Memory Bandwidth: Memory bandwidth is the max amount of information (in units of megabytes per second) that can be moved over the external memory interface in one second. The number is worked out by multiplying the interface width by its memory clock speed. If the card has DDR RAM, it must be multiplied by 2 once again. If it uses DDR5, multiply by 4 instead. The better the memory bandwidth, the faster the card will be in general. It especially helps with anti-aliasing, High Dynamic Range and high resolutions.

Texel Rate: Texel rate is the maximum texture map elements (texels) that can be processed in one second. This figure is calculated by multiplying the total amount of texture units of the card by the core speed of the chip. The better the texel rate, the better the graphics card will be at handling texture filtering (anisotropic filtering - AF). It is measured in millions of texels processed in one second.

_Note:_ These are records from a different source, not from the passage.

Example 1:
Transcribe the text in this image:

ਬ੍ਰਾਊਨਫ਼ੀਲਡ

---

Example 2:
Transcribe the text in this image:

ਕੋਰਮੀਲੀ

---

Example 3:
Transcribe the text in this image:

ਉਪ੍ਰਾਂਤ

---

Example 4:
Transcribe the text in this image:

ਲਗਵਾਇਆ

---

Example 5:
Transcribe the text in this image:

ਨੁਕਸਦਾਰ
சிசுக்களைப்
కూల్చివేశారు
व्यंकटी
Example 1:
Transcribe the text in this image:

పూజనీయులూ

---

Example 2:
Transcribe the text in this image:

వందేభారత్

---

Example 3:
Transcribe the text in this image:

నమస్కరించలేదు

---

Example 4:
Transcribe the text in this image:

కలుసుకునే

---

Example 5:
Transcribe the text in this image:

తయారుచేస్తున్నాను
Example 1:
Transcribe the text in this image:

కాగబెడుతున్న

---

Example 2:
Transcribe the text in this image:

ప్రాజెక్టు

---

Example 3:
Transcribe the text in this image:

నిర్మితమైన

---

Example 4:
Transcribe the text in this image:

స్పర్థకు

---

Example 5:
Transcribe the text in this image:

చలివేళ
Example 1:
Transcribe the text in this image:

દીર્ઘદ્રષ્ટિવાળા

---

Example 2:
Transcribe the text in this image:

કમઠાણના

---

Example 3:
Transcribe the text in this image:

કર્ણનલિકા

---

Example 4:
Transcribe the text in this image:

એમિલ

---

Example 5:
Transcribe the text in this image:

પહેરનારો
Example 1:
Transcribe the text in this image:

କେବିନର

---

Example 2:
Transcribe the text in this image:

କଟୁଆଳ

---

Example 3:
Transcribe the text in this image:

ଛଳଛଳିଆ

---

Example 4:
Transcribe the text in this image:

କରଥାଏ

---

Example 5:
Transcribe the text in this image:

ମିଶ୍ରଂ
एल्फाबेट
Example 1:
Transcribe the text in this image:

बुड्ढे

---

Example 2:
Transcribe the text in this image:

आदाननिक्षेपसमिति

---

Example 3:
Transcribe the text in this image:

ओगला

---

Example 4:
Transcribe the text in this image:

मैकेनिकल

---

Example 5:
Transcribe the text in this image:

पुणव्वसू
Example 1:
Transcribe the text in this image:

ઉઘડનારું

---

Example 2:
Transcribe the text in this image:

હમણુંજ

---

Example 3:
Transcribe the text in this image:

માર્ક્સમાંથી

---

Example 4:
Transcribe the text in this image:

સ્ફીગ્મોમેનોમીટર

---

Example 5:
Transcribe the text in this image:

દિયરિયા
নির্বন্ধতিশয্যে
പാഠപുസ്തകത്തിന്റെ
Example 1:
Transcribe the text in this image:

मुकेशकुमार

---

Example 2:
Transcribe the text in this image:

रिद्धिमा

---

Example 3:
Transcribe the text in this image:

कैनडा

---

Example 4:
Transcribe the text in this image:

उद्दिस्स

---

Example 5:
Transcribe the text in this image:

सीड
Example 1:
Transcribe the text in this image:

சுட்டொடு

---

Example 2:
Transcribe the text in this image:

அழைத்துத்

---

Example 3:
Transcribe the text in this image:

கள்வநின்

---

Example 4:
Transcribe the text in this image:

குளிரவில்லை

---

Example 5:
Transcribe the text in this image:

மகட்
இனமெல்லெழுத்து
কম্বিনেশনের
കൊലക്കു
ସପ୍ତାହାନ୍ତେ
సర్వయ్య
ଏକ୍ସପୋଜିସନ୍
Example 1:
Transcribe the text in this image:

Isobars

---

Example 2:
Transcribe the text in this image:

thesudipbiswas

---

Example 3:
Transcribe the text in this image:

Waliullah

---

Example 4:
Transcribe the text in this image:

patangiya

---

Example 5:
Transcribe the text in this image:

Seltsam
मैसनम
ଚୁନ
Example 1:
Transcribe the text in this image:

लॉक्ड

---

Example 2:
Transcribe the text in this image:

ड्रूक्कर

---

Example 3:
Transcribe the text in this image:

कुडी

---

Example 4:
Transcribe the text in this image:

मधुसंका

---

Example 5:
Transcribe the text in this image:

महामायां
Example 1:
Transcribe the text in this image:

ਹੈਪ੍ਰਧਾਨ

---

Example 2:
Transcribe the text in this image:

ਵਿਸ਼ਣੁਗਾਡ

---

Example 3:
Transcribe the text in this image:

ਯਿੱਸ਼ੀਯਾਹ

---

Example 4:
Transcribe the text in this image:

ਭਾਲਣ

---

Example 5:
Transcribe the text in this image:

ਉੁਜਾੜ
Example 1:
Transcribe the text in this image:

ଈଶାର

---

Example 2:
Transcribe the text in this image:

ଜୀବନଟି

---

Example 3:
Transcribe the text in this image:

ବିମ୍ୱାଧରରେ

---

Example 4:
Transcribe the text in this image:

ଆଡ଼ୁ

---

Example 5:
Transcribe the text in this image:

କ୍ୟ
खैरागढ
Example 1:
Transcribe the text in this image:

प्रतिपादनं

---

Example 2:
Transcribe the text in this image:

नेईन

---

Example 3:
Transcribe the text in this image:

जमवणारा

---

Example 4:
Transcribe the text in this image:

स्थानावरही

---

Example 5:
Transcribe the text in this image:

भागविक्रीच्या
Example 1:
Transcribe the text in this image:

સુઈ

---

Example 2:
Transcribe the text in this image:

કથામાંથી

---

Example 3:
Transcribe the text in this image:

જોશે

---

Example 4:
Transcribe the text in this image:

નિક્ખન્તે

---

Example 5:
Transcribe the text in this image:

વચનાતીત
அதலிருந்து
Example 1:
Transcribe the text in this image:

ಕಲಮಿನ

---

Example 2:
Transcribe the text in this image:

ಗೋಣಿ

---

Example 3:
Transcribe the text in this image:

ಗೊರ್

Pixel Rate: Pixel rate is the maximum number of pixels the graphics card could possibly record to the local memory per second - measured in millions of pixels per second. The figure is worked out by multiplying the number of colour ROPs by the the core clock speed. ROPs (Raster Operations Pipelines - also called Render Output Units) are responsible for outputting the pixels (image) to the screen. The actual pixel fill rate is also dependant on quite a few other factors, most notably the memory bandwidth of the card - the lower the memory bandwidth is, the lower the potential to get to the maximum fill rate.